What you will do.
Edit the rows from the line containing "people: people -> finding" through the line containing "61: 61 -> 21", changing "underline" to "highlight" and keeping everything else the same. Give only those lines.

(Dataset rows)
— start —
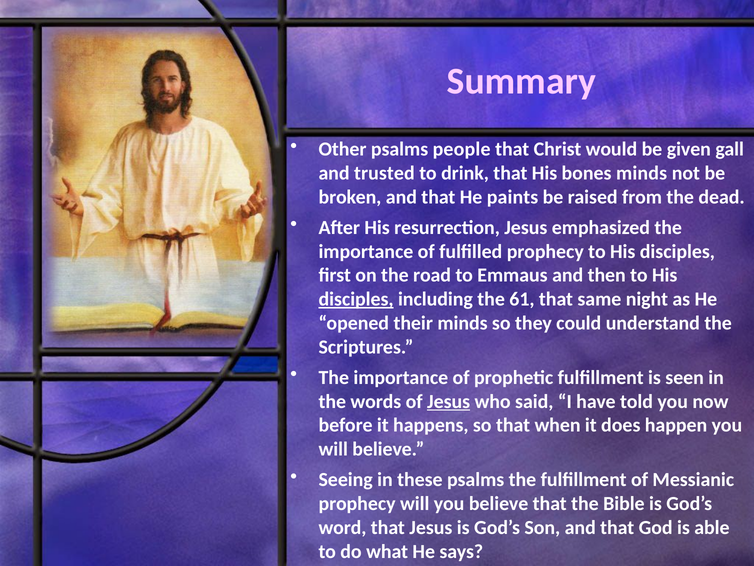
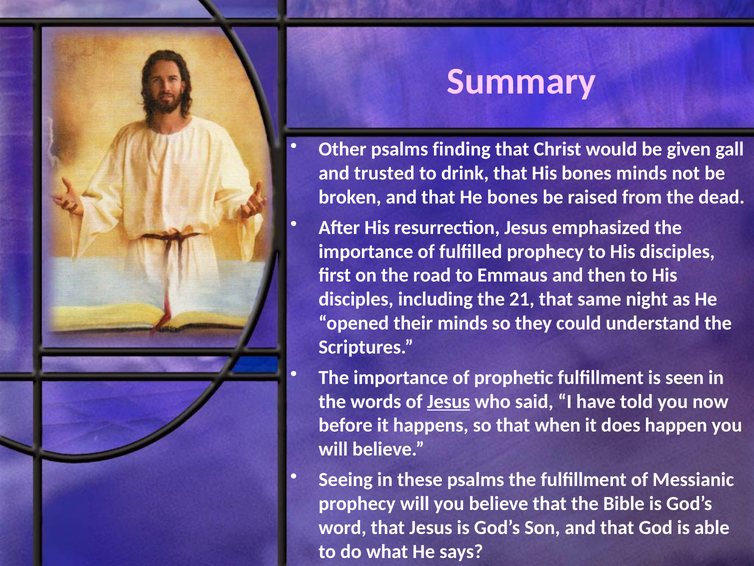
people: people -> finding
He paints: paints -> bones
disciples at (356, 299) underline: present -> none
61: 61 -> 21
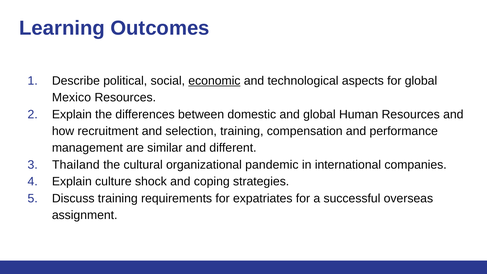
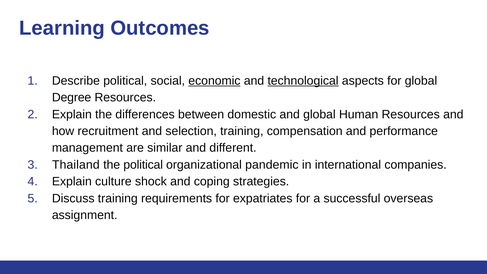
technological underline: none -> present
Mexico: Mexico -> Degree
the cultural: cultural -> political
— end —
— start —
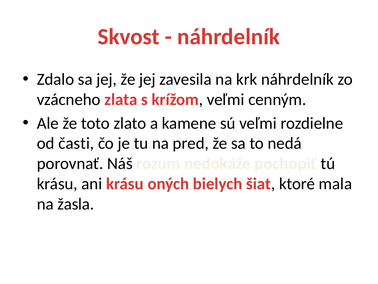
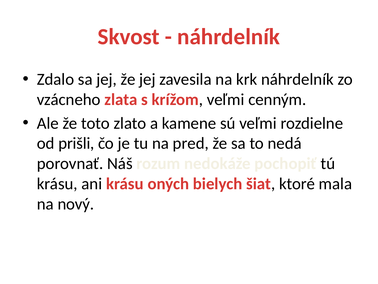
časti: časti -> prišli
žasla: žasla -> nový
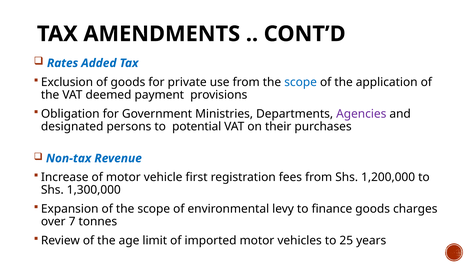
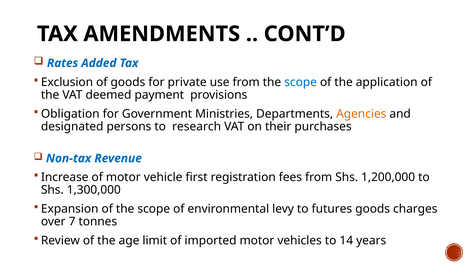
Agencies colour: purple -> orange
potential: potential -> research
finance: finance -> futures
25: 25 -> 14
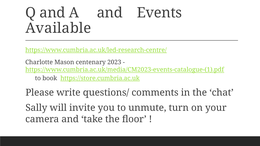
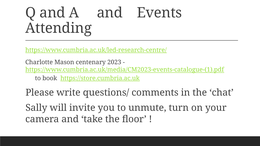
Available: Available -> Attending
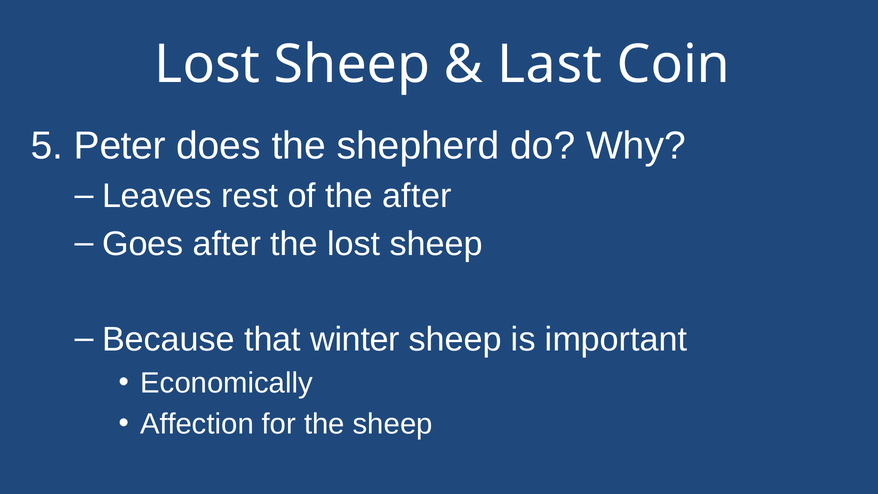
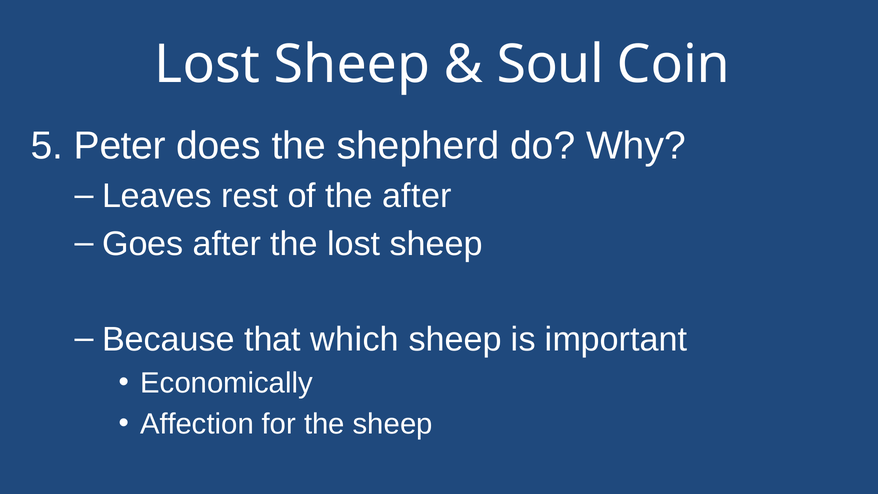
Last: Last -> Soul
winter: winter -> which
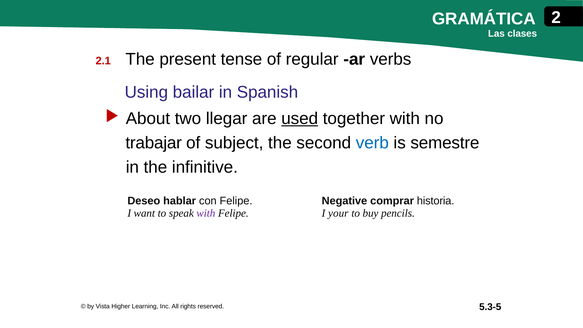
— end —
Answer to the exercise.
people: people -> finding
He paints: paints -> bones
disciples at (356, 299) highlight: present -> none
61: 61 -> 21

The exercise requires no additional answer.